Through the internet looking glass
Fernando Kuipers, professor at TU Delft and scientific director of the Do IoT Fieldlab, gave his inaugural speech ‘Through the internet looking glass’ yesterday. In August 2021, Fernando Kuipers has been appointed professor of Internet Science at the Faculty of EEMCS, where he has been working since 2000. His research focuses on analyzing and improving Internet and communication infrastructures. In his inaugural speech – the first lecture at which a professor assumes office, presents himself to the community and speaks about the interpretation of his chair – he reflected on his work, research and the current state of the internet.
But what does the path to professorship actually entail? “It relates to how you teach, publish, how you are perceived in the field and by your peers. The more leadership you show and responsibility you take, the further you develop in this process.” The ambition to progress in the academic world already became clear during his studies. And the TU Delft environment suited him well: “After my PhD, I could immediately become an assistant professor and thereby skipped the step of post-doc that most take. Still, I think it is important to gain experience outside your own university. I acquired such experience through sabbaticals, including in 2009 at Technion in Israel with Prof. Ariel Orda and in 2016 at Columbia University in New York, with Prof. Gil Zussman.’
The title ‘Through the internet looking glass’ is a reference to the book ‘Through the looking glass’ by Lewis Caroll; a sequel to the earlier book ‘Alice’s adventures in Wonderland’. In this sequel story, Alice finds herself in another world after having stepped through a mirror and there she experiences a variety of adventures. “The book is not in my top ten list, but I enjoyed having a creative spin on it while at the same time being able to use such a book title functionally.” Like Alice, we have access to another (virtual) world – the internet – with our computers and smartphones as a “looking glass”. Fernando argues that these two worlds, the virtual and physical, are increasingly blending. Currently, transmitting images and sound is very common. With Virtual Reality, a 3D dimension is being added to this. The next step is the transmission of touch and smell via the Internet. Research and development of innovations in this field are in full swing.

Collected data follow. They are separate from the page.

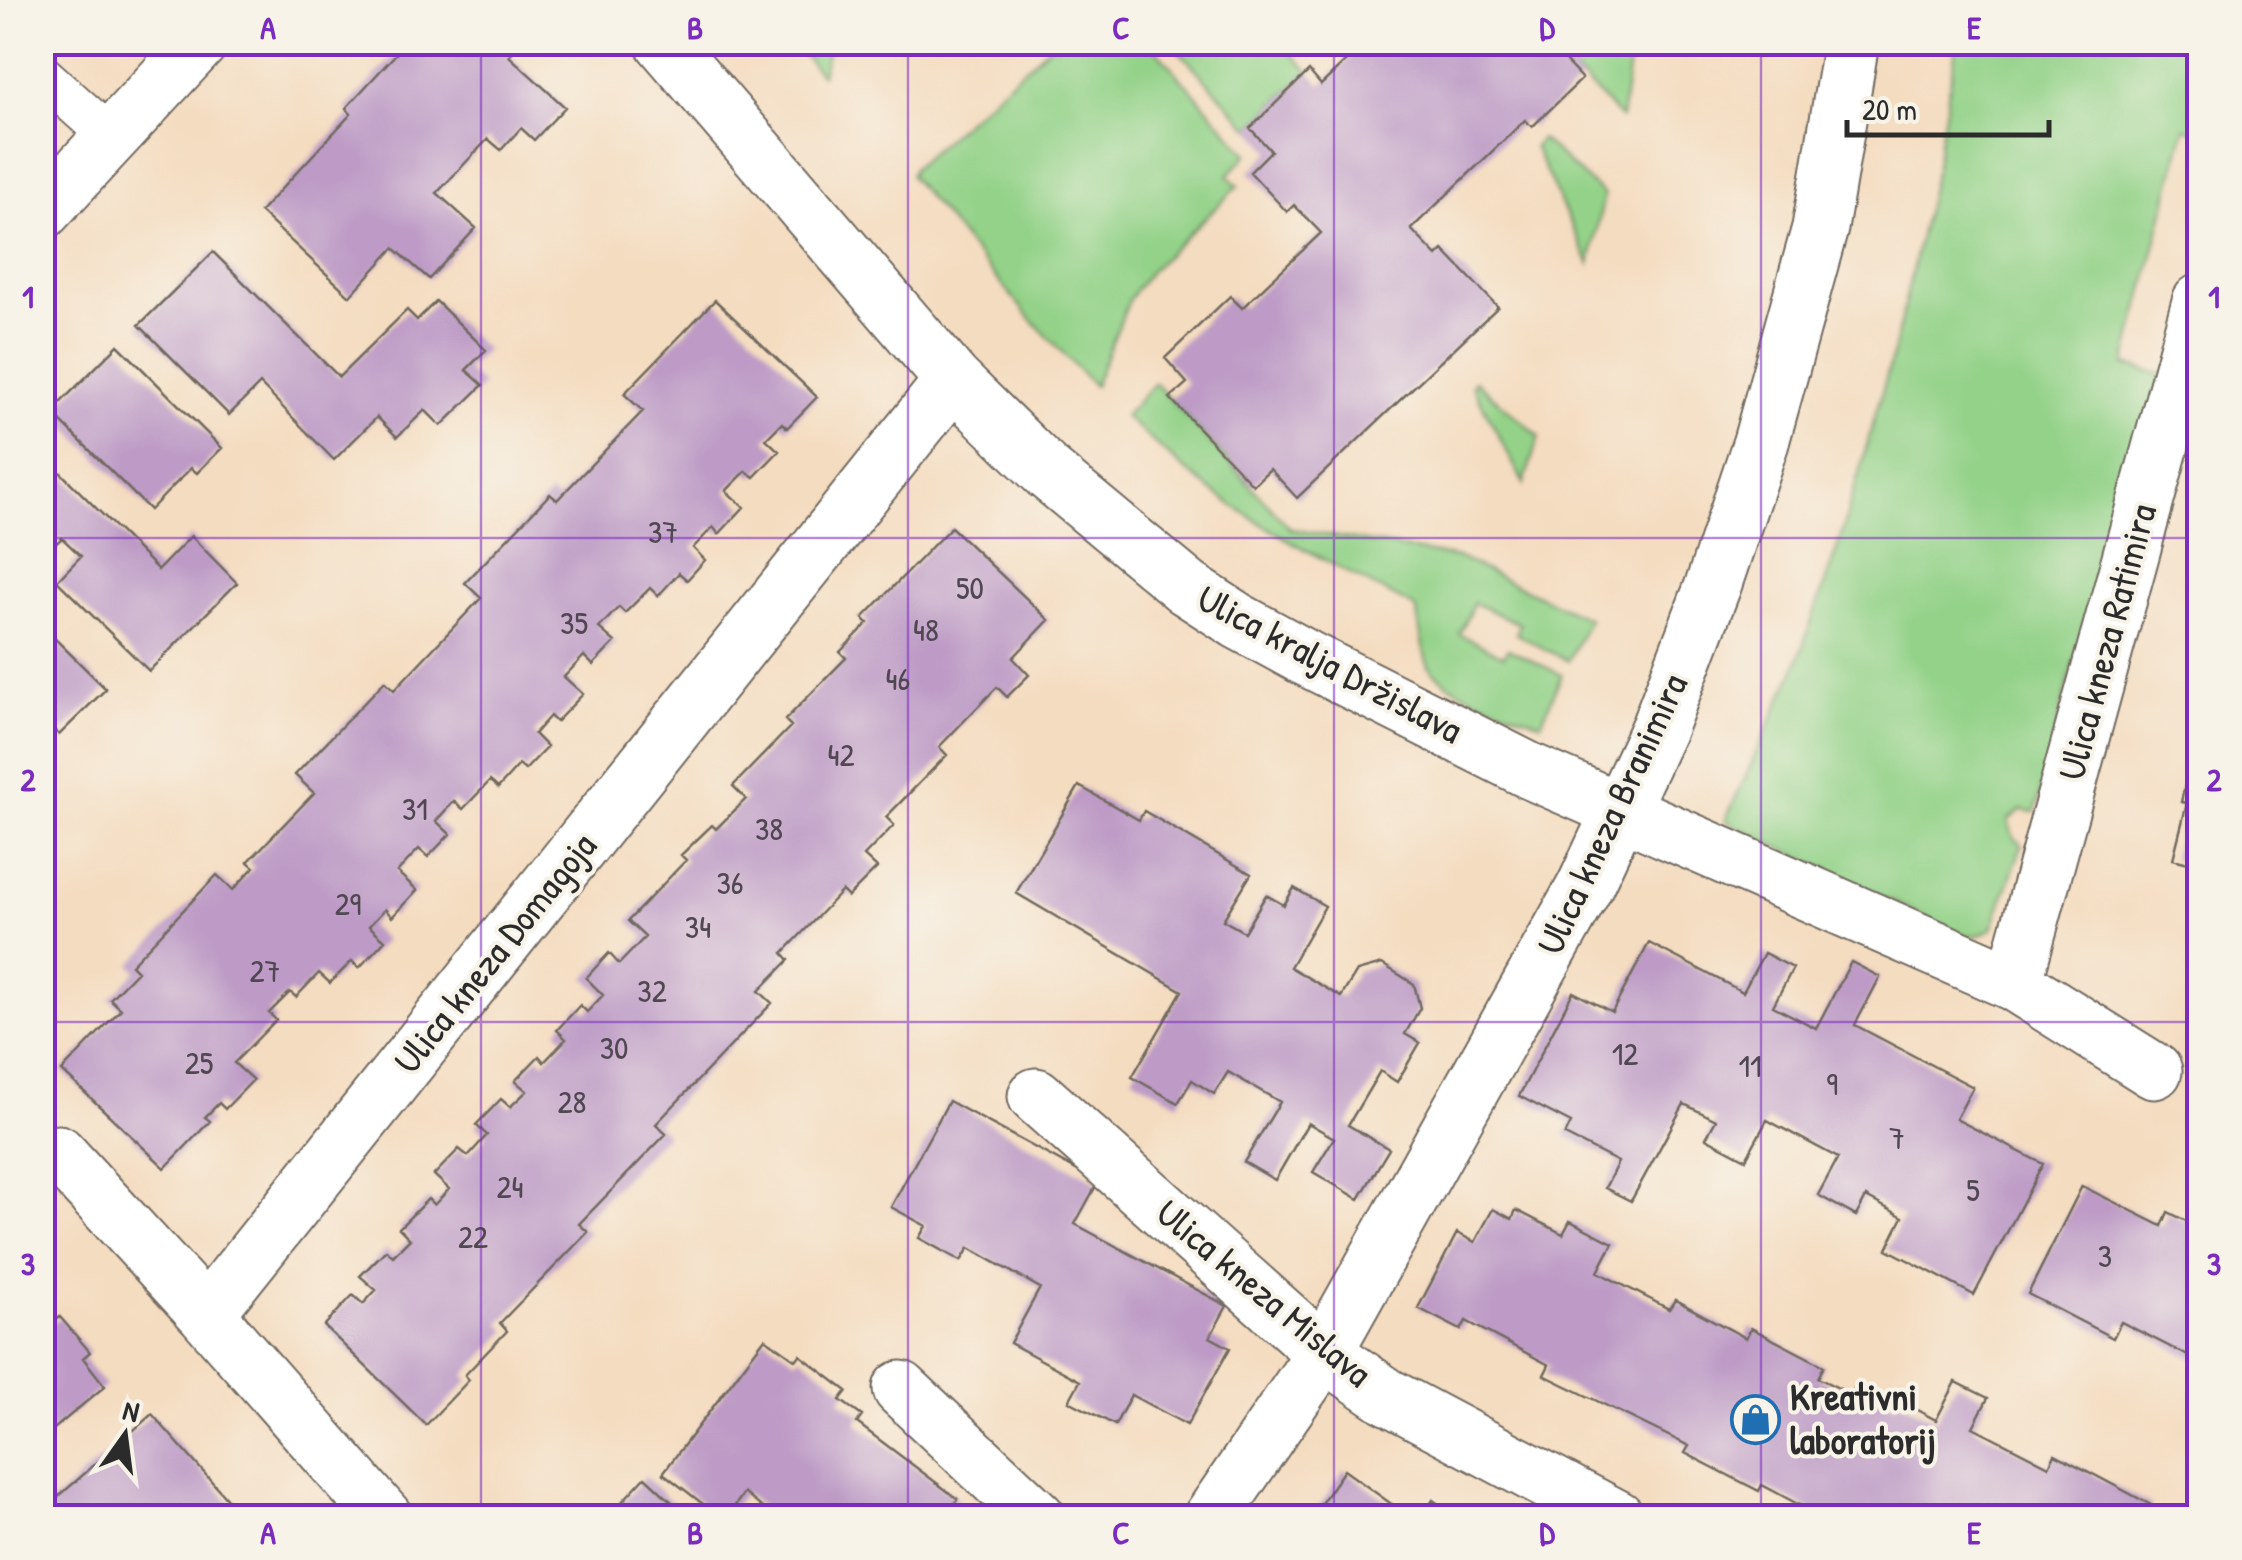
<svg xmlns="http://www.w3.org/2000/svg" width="2242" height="1560" font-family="'Patrick Hand',sans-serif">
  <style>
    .green { fill: #93d288; stroke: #5f7e5a; stroke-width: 2.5 }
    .building { fill: #bd9bc6 }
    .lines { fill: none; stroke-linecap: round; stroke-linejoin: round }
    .lane-casing { stroke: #71695f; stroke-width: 44 }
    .street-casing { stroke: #71695f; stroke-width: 59 }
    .secondary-casing { stroke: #71695f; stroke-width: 59 }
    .lane { stroke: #fff; stroke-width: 40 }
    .street { stroke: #fff; stroke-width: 55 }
    .secondary { stroke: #fff; stroke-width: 55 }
    .grid { fill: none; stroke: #7b2cbf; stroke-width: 2.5; stroke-opacity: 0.55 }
    .labels { text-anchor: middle; stroke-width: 8; stroke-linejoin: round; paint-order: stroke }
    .number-label { font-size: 32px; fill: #504752 }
    .street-label { font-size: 38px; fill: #2b2b2b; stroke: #f7f3e8 }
    .poi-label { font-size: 38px; font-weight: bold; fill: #2b2b2b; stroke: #f7f3e8; text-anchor: start }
    .neatline { fill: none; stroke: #7b2cbf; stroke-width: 4 }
    .grid-label { font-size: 32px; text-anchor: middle; font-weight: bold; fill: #7b2cbf }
  </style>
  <rect width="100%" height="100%" fill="#f7f3e8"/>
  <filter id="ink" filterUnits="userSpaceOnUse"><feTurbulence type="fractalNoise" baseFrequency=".01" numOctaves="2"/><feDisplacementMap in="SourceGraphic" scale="20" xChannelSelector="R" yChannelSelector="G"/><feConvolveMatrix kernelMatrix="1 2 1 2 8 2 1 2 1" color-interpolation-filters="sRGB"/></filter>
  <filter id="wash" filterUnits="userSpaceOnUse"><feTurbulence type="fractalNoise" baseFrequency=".0048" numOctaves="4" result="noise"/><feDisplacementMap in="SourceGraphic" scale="40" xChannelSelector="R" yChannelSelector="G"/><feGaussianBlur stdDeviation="2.25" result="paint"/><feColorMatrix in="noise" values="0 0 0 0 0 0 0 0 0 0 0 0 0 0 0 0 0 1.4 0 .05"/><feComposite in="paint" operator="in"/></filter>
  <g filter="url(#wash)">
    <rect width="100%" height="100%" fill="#f4dcc0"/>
    <!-- green -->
    <path class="green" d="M 794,43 L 825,43 L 827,54 L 821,75 Z
      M 1053,43 L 1150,43 L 1248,154 L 1228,175 L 1238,186 L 1149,272 L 1130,298 L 1094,386 L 1031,319 L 910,176 L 913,168 Z
      M 1172,43 L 1282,43 L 1309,71 L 1250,128 Z
      M 1547,43 L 1632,43 L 1621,118 Z
      M 1957,43 L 2199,43 L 2199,132 L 2185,128 L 2125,365 L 2164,375 L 2106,607 L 2087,610 L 2035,812 L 2021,810 L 2008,820 L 2013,836 L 2022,845 L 1992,929 L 1977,936 L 1965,936 L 1725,821 L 1795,669 L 1839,543 L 1894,350 L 1935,169 Z
      M 1541,139 L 1604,195 L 1590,264 L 1534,147 Z
      M 1475,381 L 1539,436 L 1524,484 L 1472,385 Z
      M 1155,383 L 1291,529 L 1459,558 L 1589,619 L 1568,661 L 1516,634 L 1520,624 L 1474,603 L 1459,634 L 1504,656 L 1508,649 L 1562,675 L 1541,723 C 1514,712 1439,690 1428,664 C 1421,647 1420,625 1416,608 C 1346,571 1271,535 1207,487 C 1178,465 1151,440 1124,416 Z"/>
    <g id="blocks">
      <!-- building -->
      <path class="building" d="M 407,42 L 521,42 L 509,56 L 565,107 L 534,140 L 521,128 L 501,150 L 488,139 L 437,193 L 476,228 L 429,279 L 394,248 L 350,296 L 260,212 L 351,114 L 346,108 Z
        M 1366,42 L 1547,42 L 1582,79 L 1532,127 L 1525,120 L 1411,229 L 1437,256 L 1443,250 L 1498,307 L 1297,498 L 1270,469 L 1253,485 L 1170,398 L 1187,383 L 1165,358 L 1230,296 L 1242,308 L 1321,233 L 1294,205 L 1287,212 L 1250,172 L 1271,151 L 1250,128 L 1309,71 L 1321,85 Z
        M 213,252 L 339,377 L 407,310 L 417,320 L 436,301 L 486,350 L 466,370 L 483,385 L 441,426 L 425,410 L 397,437 L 377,417 L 334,460 L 260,384 L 229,415 L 139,325 Z
        M 715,300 L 817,397 L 787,428 L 782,423 L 766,439 L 779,451 L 754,477 L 746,471 L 726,491 L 744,507 L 719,534 L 713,527 L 693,548 L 705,560 L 687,580 L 679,573 L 658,596 L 650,588 L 625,613 L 619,607 L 599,628 L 615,642 L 593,665 L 584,656 L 564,677 L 583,694 L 556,722 L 550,716 L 534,734 L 547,747 L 525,770 L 519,765 L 498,788 L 490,781 L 463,809 L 454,801 L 436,821 L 450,834 L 428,857 L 419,849 L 397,872 L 417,890 L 392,917 L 385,909 L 369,926 L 385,940 L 359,968 L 352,961 L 330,983 L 319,973 L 296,997 L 290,992 L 269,1013 L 276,1020 L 234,1063 L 253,1080 L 225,1109 L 219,1103 L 205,1117 L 210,1121 L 165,1168 L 62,1071 L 121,1009 L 110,999 L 137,971 L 131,965 L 217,875 L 233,890 L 254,867 L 248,862 L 314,793 L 295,775 L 385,681 L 394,690 L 481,598 L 465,583 L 550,494 L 557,500 L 643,411 L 624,394 Z
        M 118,345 L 222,448 L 197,473 L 191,468 L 150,510 L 51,412 Z
        M 42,454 L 158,570 L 191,536 L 237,583 L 149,671 L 57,581 L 81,556 L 62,538 L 42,556 Z
        M 951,527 L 1049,620 L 1013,658 L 1029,675 L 1007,697 L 997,687 L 939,747 L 947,755 L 886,817 L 894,825 L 864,856 L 877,868 L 848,897 L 842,891 L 783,953 L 789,960 L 759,991 L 772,1003 L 656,1124 L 666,1134 L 579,1224 L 588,1232 L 500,1323 L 507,1331 L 465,1375 L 469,1380 L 426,1425 L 324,1326 L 353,1295 L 363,1304 L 376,1290 L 360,1276 L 386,1250 L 393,1256 L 410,1239 L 399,1228 L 428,1199 L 434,1205 L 449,1189 L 434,1175 L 459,1149 L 468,1156 L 487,1135 L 476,1125 L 501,1099 L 510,1107 L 527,1091 L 515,1081 L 539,1056 L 544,1062 L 566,1039 L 557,1030 L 580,1005 L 587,1012 L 603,995 L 586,978 L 609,953 L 619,964 L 645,937 L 628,921 L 686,860 L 681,855 L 712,825 L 716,829 L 746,799 L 733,786 L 791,726 L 785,720 L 846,658 L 840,652 L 868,623 L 863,618 Z
        M 42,626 L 106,689 L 59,735 L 42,718 Z
        M 2198,731 L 2200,731 L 2200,866 L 2173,859 L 2187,803 L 2181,802 Z
        M 1079,786 L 1139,820 L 1144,811 L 1251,874 L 1223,920 L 1244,932 L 1266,895 L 1284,905 L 1294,888 L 1325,906 L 1290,967 L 1341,997 L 1357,971 L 1382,964 L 1414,984 L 1420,1008 L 1405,1034 L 1420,1043 L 1397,1082 L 1380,1071 L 1348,1125 L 1389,1149 L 1359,1199 L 1313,1172 L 1334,1138 L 1308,1123 L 1275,1180 L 1244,1162 L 1280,1102 L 1228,1072 L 1214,1094 L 1192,1080 L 1178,1103 L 1132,1077 L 1182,991 L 1016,893 Z
        M 1649,943 L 1743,992 L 1764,953 L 1793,968 L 1773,1006 L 1816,1028 L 1851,962 L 1880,977 L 1855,1025 L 1973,1087 L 1956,1119 L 2043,1164 L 1974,1295 L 1887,1249 L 1903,1217 L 1866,1197 L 1856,1216 L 1818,1195 L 1838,1158 L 1767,1120 L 1746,1159 L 1706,1138 L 1716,1120 L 1684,1104 L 1631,1201 L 1605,1188 L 1618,1162 L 1565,1135 L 1571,1123 L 1519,1096 L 1573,992 L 1612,1012 Z
        M 949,1101 L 1098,1182 L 1075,1224 L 1227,1306 L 1210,1337 L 1230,1348 L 1187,1425 L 1131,1395 L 1115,1425 L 1069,1401 L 1080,1381 L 1010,1343 L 1040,1288 L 969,1248 L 961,1261 L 919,1238 L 926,1226 L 891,1207 Z
        M 2082,1186 L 2162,1226 L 2168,1212 L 2200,1228 L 2200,1362 L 2121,1322 L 2113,1338 L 2028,1294 Z
        M 1493,1209 L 1512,1219 L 1516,1210 L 1563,1234 L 1570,1221 L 1613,1243 L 1598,1272 L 1669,1309 L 1675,1300 L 1746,1338 L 1751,1328 L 1824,1366 L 1818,1378 L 1851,1394 L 1856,1385 L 1895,1405 L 1898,1400 L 1936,1420 L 1956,1382 L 1988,1398 L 1973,1427 L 2049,1466 L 2055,1454 L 2151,1505 L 2144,1518 L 1851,1518 L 1840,1512 L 1837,1518 L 1824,1518 L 1762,1485 L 1759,1491 L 1685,1453 L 1689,1446 L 1544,1375 L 1549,1365 L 1466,1321 L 1461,1330 L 1418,1308 L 1457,1233 L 1475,1242 Z
        M 60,1317 L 90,1352 L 83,1358 L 105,1386 L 42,1439 L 42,1332 Z
        M 765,1338 L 796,1360 L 800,1355 L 847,1391 L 840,1400 L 862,1416 L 857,1423 L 958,1499 L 951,1509 L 962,1518 L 775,1518 L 744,1493 L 726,1518 L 721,1518 L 663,1473 Z
        M 152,1414 L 244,1518 L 42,1518 L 42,1511 Z
        M 1344,1470 L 1411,1518 L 1311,1518 Z
        M 645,1477 L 689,1518 L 607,1518 Z
        M 1433,1500 L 1458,1518 L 1421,1518 Z"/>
    </g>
  </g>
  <g filter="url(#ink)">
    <use href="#blocks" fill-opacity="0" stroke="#71695f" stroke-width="2.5"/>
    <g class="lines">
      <defs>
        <path id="lane" d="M 42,75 L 111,137"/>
        <path id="street" d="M 663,42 L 953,380 L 1046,471 L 1187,588 L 1238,621 L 1306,658 L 1530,771 L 2014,983 L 2154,1071
          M 2014,983 L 2200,302
          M 1036,1096 L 1324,1353 L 1387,1396 L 1617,1518
          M 58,1153 L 206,1314
          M 901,1389 L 1038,1518
          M 385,1518 L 206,1314 L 953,380
          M 1211,1518 L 1324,1353 L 1584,888 L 1659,727 L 1714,583 L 1761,442 L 1820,228 L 1851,42"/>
        <path id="secondary" d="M 42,212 L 200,42"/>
      </defs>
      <!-- lane casing -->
      <use href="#lane" class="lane-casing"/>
      <!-- street casing -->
      <use href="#street" class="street-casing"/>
      <!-- secondary casing -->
      <use href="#secondary" class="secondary-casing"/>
      <!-- lane -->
      <use href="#lane" class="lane"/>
      <!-- street -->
      <use href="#street" class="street"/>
      <!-- secondary -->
      <use href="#secondary" class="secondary"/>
    </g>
  </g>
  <!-- grid -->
  <path class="grid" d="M 481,42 L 481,1518M 908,42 L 908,1518M 1334,42 L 1334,1518M 1761,42 L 1761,1518M 42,538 L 2200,538M 42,1022 L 2200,1022"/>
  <!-- icons -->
  <defs>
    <symbol id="shop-ring" viewBox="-11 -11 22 22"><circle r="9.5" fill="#f7f3e8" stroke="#1f6fb2" stroke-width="1.5"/><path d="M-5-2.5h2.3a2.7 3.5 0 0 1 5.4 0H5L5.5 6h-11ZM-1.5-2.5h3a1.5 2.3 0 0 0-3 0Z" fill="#1f6fb2"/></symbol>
  </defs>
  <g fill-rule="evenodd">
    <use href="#shop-ring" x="1728" y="1392" width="55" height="55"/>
  </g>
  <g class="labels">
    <!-- number labels -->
    <g class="number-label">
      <text x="663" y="543">37</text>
      <text x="970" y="599">50</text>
      <text x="574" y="634">35</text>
      <text x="926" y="641">48</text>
      <text x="898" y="690">46</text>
      <text x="841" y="766">42</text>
      <text x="415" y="820">31</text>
      <text x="769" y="840">38</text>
      <text x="730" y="894">36</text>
      <text x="348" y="915">29</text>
      <text x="698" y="938">34</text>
      <text x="265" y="982">27</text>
      <text x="652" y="1002">32</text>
      <text x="614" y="1059">30</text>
      <text x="1625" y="1065">12</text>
      <text x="199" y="1074">25</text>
      <text x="1750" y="1077">11</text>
      <text x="1832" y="1095">9</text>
      <text x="572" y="1113">28</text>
      <text x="1897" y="1149">7</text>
      <text x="510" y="1198">24</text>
      <text x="1973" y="1201">5</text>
      <text x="473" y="1248">22</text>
      <text x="2105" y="1267">3</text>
    </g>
    <!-- street labels -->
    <g class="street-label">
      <text transform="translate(2107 642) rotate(-75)" y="13">Ulica kneza Ratimira</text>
      <text transform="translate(1330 664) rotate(28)" y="13">Ulica kralja Držislava</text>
      <text transform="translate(1612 814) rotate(-65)" y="13">Ulica kneza Branimira</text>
      <text transform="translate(495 953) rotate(-51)" y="13">Ulica kneza Domagoja</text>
      <text transform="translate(1264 1293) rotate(40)" y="13">Ulica kneza Mislava</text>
    </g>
    <!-- poi labels -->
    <g class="poi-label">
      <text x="1790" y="1410">Kreativni<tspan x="1790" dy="44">laboratorij</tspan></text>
    </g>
  </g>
  <!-- margin -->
  <rect width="2242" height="1560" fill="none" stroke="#f7f3e8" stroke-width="110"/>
  <!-- north arrow -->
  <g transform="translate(125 1435) rotate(14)" stroke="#f7f3e8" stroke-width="8" paint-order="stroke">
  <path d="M0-8L18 38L0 25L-18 38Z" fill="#2b2b2b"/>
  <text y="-15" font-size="28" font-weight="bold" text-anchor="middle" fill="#2b2b2b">N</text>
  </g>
  <!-- scale -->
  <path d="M1847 120v15h202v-15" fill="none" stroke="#2b2b2b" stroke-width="5"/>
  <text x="1862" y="120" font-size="30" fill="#2b2b2b" stroke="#f7f3e8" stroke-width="8" paint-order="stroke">20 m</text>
  <rect x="55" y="55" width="2132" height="1450" class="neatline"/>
  <g class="grid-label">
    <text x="268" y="39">A</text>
    <text x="695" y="39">B</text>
    <text x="1121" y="39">C</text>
    <text x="1547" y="39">D</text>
    <text x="1974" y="39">E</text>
    <text x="28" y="308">1</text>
    <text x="2214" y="308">1</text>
    <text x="28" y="791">2</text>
    <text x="2214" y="791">2</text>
    <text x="28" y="1275">3</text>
    <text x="2214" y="1275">3</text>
    <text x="268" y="1544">A</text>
    <text x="695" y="1544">B</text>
    <text x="1121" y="1544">C</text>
    <text x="1547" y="1544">D</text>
    <text x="1974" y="1544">E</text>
  </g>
</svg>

Keeping data and networks secure and available is becoming increasingly important. “We tend to pay a lot of attention to hacks or other malicious intent, but the chances of human error are many times higher,” Fernando says. He outlines that a tiny human error can have huge consequences. For example, a nationwide network could go down, the accessibility of emergency services, or other essential services could be at stake. In addition to accidentally causing a major outage, robust networks are also important in case of a natural disaster or other catastrophes. Systems to prevent outages of such scale have not yet been developed and adopted for this purpose.
However, you can also think of a “looking glass” as a magnifying glass: for measuring and studying the internet, Fernando and his team have developed software that allows the network to adapt itself to what is happening in the network. Reflecting on the current state of the internet, he believes there is room for improvement in terms of transparency in how data are handled and how protocols and algorithms interact. This is one reason why establishing collaborative partnerships, such as the Do IoT Fieldlab, is important to him: “I strongly believe in collaboration. Even beyond the boundaries of universities. The complexity we are facing now is best tackled with an interdisciplinary team.”
After the inauguration speech, the visitors enjoyed the high tech demos, provided by TU Delft scientists and by companies. Some with working prototypes, others with models: all the innovations are in some stage of development, aiming to create future services that contribute to a better, more sustainable and safer society. With assistance of Do IoT Fieldlab’s partner MCS, a mobile 5G kit was operational to demonstrate the extreme low latency and high bandwith in data transfer.